Когда пришел кладовщик и сказал, что мешки уже положили в розвальни, Егору стало даже как-то не по себе, словно он делал недоброе, отбирая у людей то, без чего в его колхозе могли легко обойтись.



Провожая Егора, председатель, посмеиваясь, спросил:

— Послушай, ты извини меня, но я забыл узнать — как тебя зовут?

Егор почему-то покраснел, назвал себя и в свой черед узнал, что председателя зовут Петром Силычем Добытиным.

«По характеру и фамилия! Добытин... Всем людям хорошую жизнь добывает!» — думал Егор, чувствуя, что от встречи с этим человеком остается в душе что-то отрадное, теплое и радостное.

На улице уже смеркалось, серая муть заволакивала деревню. Добытин вышел вместе с ним к подводе и все расспрашивал о Черемшанке, словно норовил выпытать что-то важное для пользы дела.

Дымшаков отвязал Серого и стоял уже одной ногой в розвальнях, когда председатель стал уговаривать Егора остаться переночевать.

— Ну куда ты на ночь глядя? Если завтра утром раненько выедешь - поспеешь к самому   отчетному   собранию. Все равно народ скоро не соберется! Как ты считаешь, не прокатят Лузгина на вороных?

Все в Егоре зашлось от неприятной догадки.

—  Постой, Петр Силыч! Ты мне толком скажи — откуда ты про собрание слыхал?

—  Вот так так! Здорово у вас дело поставлено! Утром собрание, а ты коммунист и даже не знаешь! Я в райкоме видел инструктора Яранцеву, я — домой, она к вам поехала: сегодня вечером собирает партбюро с активом, будет советоваться с нами.

Так.— Кулаки Егора налились свинцовой тяжестью.— Похоже, на совет собирают только нечистых, а чистых подальше отсылают, сволочи!

И, не объясняя ничего пораженному Добытину, Егор огрел кнутом рысака и по-разбойному засвистел. Тот дико рванул розвальни — как только устоял Дымшаков,— чертом понесся в сумерки, поднимая снежные вихри, и скоро был уже за овражными сугробами, в степи.

Он загнал бы коня насмерть, если бы не спохватился, не взял себя в руки. Случись что — под суд пойдешь, не посмотрят ни на что, ведь только и ждут, чтобы поскользнулся! Давая Серому короткие передышки, он   снова  пускал его рысью, но не горячил кнутом, мысленно просил: «А ну, не пожалей сил, голубчик, помоги, сроду не забуду!»

Никогда еще Егор так не страшился быстрого наступления вечера, но свет дня уже гас за дальними полями, и не успел Егор опомниться, как засинели нагие, потонувшие в снегах перелески, залиловела степь, и, пожирая последние светлые пятна, стала красться по земле ненасытная темь.

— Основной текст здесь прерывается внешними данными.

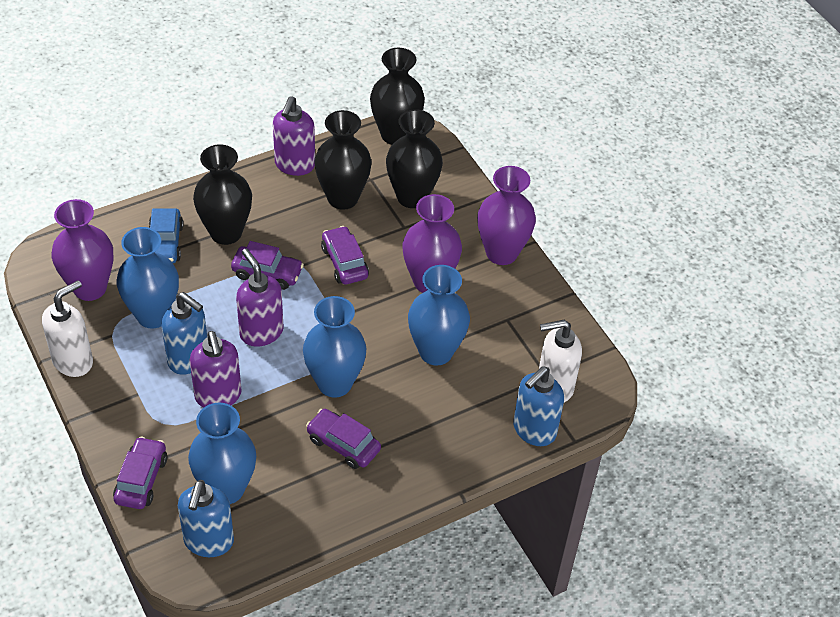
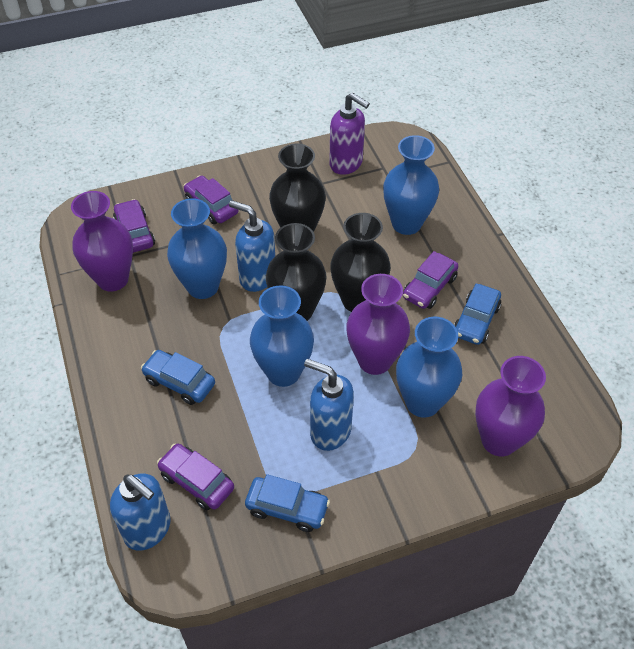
black vase: 4 -> 3
blue car: 1 -> 3
purple soap dispenser: 3 -> 1
white soap dispenser: 2 -> 0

Сгущался вокруг тяжелый мрак, ветер нес в лицо обжигающую колючую снежную крупу, нечем было дышать. Бешено, слепо опаляла Егора злость, он чувствовал себя жалким и беспомощным да еще так бессовестно обманутым. «Обвел, как дитя малое, боров жирный! Но ничего, я тебя еще порадую, ты еще меня попомнишь!»

На грех, хоть бы попалась одна встречная подвода — безлюдье, глушь, рассыпанные в кромешной тьме огоньки, хрип лошади, свист ветра и не отпускающее ни на минуту волнение!

Он потерял счет времени и, когда пошли наконец знакомые тюля и за косогорами приветно, как живые, замигали огни в избах Черемшанки, несказанно обрадовался. Значит, не очень поздно, зсли многие еще не спят!